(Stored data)
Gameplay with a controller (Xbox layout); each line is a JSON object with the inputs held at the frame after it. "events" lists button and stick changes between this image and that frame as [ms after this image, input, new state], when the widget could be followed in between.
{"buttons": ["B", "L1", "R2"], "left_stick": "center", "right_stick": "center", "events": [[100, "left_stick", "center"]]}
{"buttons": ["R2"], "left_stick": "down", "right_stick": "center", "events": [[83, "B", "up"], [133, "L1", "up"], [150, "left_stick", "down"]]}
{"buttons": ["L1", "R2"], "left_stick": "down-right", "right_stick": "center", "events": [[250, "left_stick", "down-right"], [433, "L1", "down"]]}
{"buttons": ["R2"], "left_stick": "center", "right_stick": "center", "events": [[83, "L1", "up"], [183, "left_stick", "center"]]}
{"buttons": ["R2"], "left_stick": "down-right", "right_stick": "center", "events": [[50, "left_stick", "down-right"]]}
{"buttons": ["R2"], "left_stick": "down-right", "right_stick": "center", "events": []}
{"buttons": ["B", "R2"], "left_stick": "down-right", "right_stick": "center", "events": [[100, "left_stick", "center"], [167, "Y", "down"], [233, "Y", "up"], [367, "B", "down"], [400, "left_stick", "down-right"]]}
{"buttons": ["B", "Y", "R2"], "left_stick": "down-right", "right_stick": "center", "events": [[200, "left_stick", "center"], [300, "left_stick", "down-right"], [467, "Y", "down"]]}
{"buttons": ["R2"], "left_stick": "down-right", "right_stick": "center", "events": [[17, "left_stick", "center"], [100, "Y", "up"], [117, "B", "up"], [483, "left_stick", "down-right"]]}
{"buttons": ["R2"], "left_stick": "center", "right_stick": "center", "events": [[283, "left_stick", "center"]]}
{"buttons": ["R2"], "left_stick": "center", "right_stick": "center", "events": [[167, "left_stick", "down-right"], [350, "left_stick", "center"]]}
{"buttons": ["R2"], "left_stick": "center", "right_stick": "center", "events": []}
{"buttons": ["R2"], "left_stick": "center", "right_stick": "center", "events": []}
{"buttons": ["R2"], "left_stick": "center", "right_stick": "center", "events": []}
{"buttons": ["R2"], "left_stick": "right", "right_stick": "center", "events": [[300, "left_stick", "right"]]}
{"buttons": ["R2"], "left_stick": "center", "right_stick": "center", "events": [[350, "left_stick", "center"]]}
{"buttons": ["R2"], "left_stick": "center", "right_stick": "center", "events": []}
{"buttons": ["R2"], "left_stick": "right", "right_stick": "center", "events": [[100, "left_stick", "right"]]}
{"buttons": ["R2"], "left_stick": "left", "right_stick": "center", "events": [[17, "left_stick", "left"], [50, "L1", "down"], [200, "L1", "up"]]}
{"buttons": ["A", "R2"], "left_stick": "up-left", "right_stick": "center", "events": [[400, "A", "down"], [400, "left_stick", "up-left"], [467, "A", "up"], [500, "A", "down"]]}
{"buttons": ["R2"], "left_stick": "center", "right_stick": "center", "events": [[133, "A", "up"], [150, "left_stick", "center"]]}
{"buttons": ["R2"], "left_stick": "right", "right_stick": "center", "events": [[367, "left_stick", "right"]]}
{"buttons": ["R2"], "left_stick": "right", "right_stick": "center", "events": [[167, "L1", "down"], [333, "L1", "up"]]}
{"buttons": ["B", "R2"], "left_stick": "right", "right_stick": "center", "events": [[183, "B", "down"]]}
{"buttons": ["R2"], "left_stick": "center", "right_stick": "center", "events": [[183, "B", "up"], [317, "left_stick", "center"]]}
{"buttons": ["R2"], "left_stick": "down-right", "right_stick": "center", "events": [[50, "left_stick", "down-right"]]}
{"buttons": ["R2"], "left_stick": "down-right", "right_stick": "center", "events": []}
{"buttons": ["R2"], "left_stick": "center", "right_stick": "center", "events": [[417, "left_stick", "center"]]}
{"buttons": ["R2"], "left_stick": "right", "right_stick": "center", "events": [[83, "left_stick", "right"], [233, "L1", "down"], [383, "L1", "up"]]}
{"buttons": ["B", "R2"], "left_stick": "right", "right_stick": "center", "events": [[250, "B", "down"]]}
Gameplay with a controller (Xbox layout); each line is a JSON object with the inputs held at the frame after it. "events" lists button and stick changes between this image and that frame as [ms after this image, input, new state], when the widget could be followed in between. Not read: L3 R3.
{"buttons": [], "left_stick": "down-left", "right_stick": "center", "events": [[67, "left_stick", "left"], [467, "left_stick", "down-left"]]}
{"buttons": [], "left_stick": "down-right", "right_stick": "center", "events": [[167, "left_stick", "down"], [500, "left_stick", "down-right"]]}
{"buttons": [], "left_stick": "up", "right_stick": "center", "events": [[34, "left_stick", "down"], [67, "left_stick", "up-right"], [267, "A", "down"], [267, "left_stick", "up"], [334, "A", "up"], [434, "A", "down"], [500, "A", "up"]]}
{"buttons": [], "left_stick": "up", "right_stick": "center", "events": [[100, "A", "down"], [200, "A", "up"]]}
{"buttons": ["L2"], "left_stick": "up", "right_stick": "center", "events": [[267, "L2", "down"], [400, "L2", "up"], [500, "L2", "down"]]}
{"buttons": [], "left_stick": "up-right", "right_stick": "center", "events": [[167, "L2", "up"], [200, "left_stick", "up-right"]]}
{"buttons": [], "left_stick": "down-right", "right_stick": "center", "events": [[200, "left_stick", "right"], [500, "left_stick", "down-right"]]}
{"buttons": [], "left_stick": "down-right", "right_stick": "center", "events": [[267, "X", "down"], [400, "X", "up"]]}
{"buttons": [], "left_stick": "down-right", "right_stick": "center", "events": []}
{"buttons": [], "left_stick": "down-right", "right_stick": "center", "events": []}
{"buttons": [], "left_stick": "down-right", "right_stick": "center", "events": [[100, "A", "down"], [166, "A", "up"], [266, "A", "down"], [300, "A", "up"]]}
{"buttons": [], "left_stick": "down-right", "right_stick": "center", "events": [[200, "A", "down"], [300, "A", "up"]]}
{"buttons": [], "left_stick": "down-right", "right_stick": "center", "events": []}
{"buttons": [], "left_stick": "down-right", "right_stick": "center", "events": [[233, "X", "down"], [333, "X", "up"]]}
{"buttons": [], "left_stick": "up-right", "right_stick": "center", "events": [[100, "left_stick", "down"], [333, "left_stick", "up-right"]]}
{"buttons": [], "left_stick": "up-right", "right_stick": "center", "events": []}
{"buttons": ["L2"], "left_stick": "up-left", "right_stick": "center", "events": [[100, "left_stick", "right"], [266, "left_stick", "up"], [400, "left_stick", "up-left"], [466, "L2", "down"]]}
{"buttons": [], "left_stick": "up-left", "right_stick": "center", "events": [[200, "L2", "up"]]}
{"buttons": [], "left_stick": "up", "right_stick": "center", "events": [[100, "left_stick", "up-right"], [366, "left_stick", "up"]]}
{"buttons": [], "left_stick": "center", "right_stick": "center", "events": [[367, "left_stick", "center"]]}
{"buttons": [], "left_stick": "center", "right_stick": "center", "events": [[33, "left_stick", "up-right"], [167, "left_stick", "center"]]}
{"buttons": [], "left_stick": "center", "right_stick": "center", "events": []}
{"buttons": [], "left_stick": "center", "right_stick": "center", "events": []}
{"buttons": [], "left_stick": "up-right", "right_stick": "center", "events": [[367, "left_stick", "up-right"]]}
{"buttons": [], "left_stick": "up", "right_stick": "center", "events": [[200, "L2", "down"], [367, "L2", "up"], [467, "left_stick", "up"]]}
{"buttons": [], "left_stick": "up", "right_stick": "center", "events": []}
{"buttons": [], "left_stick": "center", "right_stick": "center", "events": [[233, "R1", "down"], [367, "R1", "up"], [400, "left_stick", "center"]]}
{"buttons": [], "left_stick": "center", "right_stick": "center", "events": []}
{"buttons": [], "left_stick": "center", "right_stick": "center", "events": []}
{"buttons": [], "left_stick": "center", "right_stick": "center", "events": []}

--- EXERCISE PROMPT ---
Check the data for lines with "that" and give only their number.

--- TASK ANSWER ---
2